Du Du Duru Du Du Dudu Song
Okay, geben wir's zu: Wer von uns hat nicht schon mal gedankenverloren vor sich hin "Du Du Duru Du Du Dudu" gesummt? Wahrscheinlich jeder. Und wer hat sich dann gefragt: "Moment mal, woher kenne ich das eigentlich?"
Die Ohrwurm-Attacke: Woher kommt dieses "Du Du"?
Das ist die Magie der Musik, meine Freunde! Dieses eingängige Motiv, das sich so hartnäckig in unseren Köpfen festsetzt, stammt nämlich aus "Eine kleine Nachtmusik" von niemand Geringerem als Wolfgang Amadeus Mozart. Ja, der Typ mit der Perücke und den tonnenschweren Kompositionen konnte auch richtig catchy sein.
Jetzt kommt der Clou: "Eine kleine Nachtmusik" ist eigentlich gar nicht so klein! Es ist ein ganzes Streicherserenade, ein richtiges Orchesterstück. Aber dieser eine, kurze Abschnitt, dieser "Du Du Duru Du Du Dudu"-Teil, hat sich verselbstständigt und ein Eigenleben entwickelt.

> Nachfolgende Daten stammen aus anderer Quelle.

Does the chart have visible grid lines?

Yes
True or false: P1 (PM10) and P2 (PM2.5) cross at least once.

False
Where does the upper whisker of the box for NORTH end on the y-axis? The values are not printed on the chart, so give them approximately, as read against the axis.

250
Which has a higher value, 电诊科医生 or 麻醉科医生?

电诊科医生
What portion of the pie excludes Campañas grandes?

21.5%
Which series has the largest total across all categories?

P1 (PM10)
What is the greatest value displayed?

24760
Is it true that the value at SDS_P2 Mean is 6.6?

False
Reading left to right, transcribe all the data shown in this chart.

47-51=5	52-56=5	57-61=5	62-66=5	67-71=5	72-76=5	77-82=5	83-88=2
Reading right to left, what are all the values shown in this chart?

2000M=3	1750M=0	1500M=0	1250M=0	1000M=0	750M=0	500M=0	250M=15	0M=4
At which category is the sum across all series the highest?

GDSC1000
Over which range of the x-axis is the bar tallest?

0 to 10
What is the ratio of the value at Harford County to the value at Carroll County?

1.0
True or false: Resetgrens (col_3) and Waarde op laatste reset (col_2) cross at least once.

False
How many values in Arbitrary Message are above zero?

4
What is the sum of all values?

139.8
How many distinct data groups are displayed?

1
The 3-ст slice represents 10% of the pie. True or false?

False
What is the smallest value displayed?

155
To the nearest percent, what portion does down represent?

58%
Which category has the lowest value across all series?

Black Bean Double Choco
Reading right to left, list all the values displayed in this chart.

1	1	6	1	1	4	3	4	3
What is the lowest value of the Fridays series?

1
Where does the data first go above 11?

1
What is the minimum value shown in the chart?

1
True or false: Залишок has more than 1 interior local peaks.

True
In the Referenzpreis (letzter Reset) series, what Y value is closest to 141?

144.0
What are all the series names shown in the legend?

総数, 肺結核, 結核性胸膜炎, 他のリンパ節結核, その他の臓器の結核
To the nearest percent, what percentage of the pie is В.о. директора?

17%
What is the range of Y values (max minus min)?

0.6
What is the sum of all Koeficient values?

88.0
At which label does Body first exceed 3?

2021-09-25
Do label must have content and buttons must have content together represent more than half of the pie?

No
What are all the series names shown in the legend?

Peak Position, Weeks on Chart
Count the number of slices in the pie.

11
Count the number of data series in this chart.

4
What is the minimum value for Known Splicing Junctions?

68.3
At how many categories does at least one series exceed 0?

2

Er ist zum Meme der klassischen Musik geworden, wenn man so will.
Von Konzertsälen in die Werbepausen
Früher hörte man das Stück vielleicht im Konzertsaal, umgeben von feierlich gekleideten Menschen. Heute? Überall! In Werbespots, als Hintergrundmusik in Filmen, in Zeichentrickserien, als Klingelton... Mozart würde sich im Grab umdrehen – oder vielleicht auch grinsen. Wer weiß?
Das Lustige ist ja, dass die wenigsten Leute, die dieses "Du Du Duru" summen, überhaupt wissen, dass es von Mozart ist. Es ist einfach ein Stück Musik, das man kennt, ohne zu wissen, woher. Es ist wie dieses eine Möbelstück, das schon immer im Wohnzimmer stand und von dem niemand mehr genau weiß, wer es eigentlich gekauft hat.
"Eine kleine Nachtmusik" ist der Beweis, dass auch komplexe, anspruchsvolle Musik unglaublich zugänglich und eingängig sein kann.
Und genau das ist das Geniale daran. Mozart hat etwas geschaffen, das die Jahrhunderte überdauert hat und immer noch relevant ist. Etwas, das Menschen auf der ganzen Welt verbindet, selbst wenn sie unterschiedliche Sprachen sprechen oder unterschiedliche Kulturen haben.
Die Parodie-Macht des "Du Du"
Aber es kommt noch besser! Weil dieses "Du Du Duru" so bekannt ist, wird es natürlich auch gerne parodiert. Es gibt unzählige Versionen davon, gespielt auf Ukulele, gesungen mit albernen Texten, vermischt mit anderen Pop-Songs. Die Kreativität kennt keine Grenzen!
Denken Sie nur mal an die Möglichkeiten! Ein "Du Du Duru" im Reggae-Stil? Ein "Du Du Duru" als Death-Metal-Version? Alles ist möglich. Und genau das zeigt, wie tief dieses kleine Motiv in unserer Popkultur verwurzelt ist.
Es ist fast so, als hätte Mozart eine Art Baukasten für Musiker und Komponisten geschaffen. Ein kleines, einfaches Motiv, das man immer wieder neu zusammensetzen und interpretieren kann. Ein musikalisches Lego, wenn man so will.
Mehr als nur ein Ohrwurm
Aber hinter all dem Spaß und der Albernheit steckt natürlich auch die Genialität von Mozart. Er war ein Meister der Melodie, ein Genie der Harmonie. Und "Eine kleine Nachtmusik" ist ein perfektes Beispiel dafür. Es ist Musik, die einfach funktioniert, die berührt, die Spaß macht.
Also, das nächste Mal, wenn Sie dieses "Du Du Duru Du Du Dudu" hören, denken Sie an Mozart. Denken Sie an die Jahrhunderte Musikgeschichte, die in diesem kleinen Motiv stecken. Und denken Sie daran, dass auch die vermeintlich einfachsten Dinge oft die größten sind. Oder summen Sie einfach weiter mit. Das ist auch erlaubt!
Vergessen Sie also nicht: Auch wenn das "Du Du Duru Du Du Dudu" manchmal nerven kann, ist es doch ein Beweis dafür, dass gute Musik keine Grenzen kennt. Und dass selbst ein genialer Komponist wie Mozart einen Ohrwurm erschaffen konnte, der die Welt erobert hat.